Examens Complémentaires
Les examens principaux sont des examens d'imagerie, à savoir scanner ou IRM du cerveau, du dos, voire des membres. Souvent, un électromyogramme sera également effectué pour voir si le courant électrique passe dans les nerfs et permettre de localiser l'endroit où le signal nerveux ne passe pas.
Traitement
Le traitement dépend bien sûr de la cause de la parésie. Un AVC nécessite un traitement en urgence dans les heures qui suivent. Pour les autres maladies, certaines vont nécessiter une opération, d'autres un simple traitement médical. "Par exemple, si la parésie est liée à une compression, une opération peut être nécessaire, notamment s'il s'agit d'une hernie, d'une tumeur ou si c'est le canal carpien."
Hémiparésie
L’hémiparésie, à différencier de l’hémiplégie, correspond à un déficit partiel de la force musculaire, soit du côté gauche, soit du côté droit du corps. Dans la plupart des cas, l’hémiparésie est la conséquence d’un accident vasculaire cérébral (AVC) de l’enfant, mais d’autres causes sont possibles.
Différence avec l'Hémiplégie
A la différence de l’hémiplégie (paralysie partielle ou totale d’une moitié du corps suite à des lésions de centres nerveux commandant la motricité), avec laquelle elle est souvent comparée, l’hémiparésie n’est pas associée à une paralysie des membres et d’une partie du corps. Elle correspond à une faiblesse des muscles.
Prévalence
L’hémiparésie est principalement observée chez les enfants, plus rarement chez l’adulte.
Causes
Toutes les situations où des zones cérébrales peuvent être le siège de lésions graves peuvent donner lieu à une hémiparésie.
Manifestations Cliniques
Selon les patients, l’hémiparésie peut affecter toute la moitié gauche ou droite du corps, ou plus souvent certains membres (bras, main) ou seulement des extrémités (main, pied), voire seulement l’œil. A la suite des lésions cérébrales provoquant l’hémiparésie, les signes cliniques ne sont pas forcément immédiatement visibles, notamment chez l’enfant. De nouveaux symptômes et séquelles peuvent apparaître au fur et à mesure de la croissance de l’enfant.
Spasticité et Pied Équin
La spasticité correspond à une raideur des muscles, associée à des mouvements réflexes exagérés : les muscles concernés s’étirent rapidement et se contractent involontairement. Un pied en équin, encore appelé le pied-bot, correspond à une déformation du pied, provoquée par la spasticité. Le pied repose sur le sol par son extrémité antérieure et est en extension forcée.
Difficultés de Préhension
Des difficultés de préhension, la main pouvant être incapable de s’ouvrir normalement et donc d’attraper des objets.
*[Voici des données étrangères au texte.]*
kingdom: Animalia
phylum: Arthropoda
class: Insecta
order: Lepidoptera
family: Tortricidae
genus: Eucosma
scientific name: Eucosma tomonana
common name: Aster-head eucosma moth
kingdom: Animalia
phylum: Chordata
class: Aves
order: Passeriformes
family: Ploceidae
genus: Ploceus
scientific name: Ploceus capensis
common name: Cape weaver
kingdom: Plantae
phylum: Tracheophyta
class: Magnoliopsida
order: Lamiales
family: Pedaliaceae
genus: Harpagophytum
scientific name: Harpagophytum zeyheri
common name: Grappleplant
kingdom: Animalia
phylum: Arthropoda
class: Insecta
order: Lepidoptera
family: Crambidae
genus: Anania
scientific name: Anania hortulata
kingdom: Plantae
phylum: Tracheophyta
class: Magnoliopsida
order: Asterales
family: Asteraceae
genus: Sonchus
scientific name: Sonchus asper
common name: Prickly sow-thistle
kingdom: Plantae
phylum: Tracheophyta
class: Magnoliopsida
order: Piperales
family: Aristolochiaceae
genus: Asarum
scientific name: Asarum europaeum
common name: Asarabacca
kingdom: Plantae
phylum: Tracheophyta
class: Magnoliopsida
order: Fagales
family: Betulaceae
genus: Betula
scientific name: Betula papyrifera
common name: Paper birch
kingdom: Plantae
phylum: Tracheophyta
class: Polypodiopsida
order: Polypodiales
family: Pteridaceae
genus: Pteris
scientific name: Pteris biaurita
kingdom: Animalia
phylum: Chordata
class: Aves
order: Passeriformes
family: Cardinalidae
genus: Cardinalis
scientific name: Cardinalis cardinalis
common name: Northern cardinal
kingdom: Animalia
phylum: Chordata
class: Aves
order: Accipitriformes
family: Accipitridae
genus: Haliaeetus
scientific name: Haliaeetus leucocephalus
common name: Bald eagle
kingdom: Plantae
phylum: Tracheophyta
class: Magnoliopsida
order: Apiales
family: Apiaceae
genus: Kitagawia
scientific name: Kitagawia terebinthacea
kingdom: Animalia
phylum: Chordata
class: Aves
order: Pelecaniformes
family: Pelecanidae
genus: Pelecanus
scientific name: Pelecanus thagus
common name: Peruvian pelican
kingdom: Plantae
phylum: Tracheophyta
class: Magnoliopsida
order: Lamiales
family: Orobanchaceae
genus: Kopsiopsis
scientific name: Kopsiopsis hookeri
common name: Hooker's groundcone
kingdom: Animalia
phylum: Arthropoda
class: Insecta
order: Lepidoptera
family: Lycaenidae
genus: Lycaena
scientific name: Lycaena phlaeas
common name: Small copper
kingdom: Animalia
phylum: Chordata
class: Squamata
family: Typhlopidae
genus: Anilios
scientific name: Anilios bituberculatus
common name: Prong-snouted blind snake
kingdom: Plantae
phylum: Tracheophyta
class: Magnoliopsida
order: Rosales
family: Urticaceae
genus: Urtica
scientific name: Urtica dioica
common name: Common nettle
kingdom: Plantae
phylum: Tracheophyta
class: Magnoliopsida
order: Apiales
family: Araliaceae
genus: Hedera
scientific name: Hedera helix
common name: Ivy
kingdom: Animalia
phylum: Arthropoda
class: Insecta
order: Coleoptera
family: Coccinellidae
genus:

Impact sur la Vie Quotidienne
La vie quotidienne du patient peut être profondément perturbée par ces symptômes. Par exemple, la prise des repas, l’habillage ou la toilette peuvent être complexes et nécessiter une aide extérieure. La boiterie liée au pied en équin peut empêcher la pratique d’activités sportives.
Diagnostic
Le diagnostic de l’hémiparésie est posé suite à la survenue de lésions cérébrales graves, généralement chez l’enfant. L’hémiparésie est avant tout considéré comme un symptôme de différentes causes de lésions cérébrales.
Évolution
Une fois ces traitements mis en œuvre et la cause des lésions prise en charge, l’hémiparésie et ses conséquences peuvent évoluer avec le temps, notamment au cours de la croissance et du développement de l’enfant.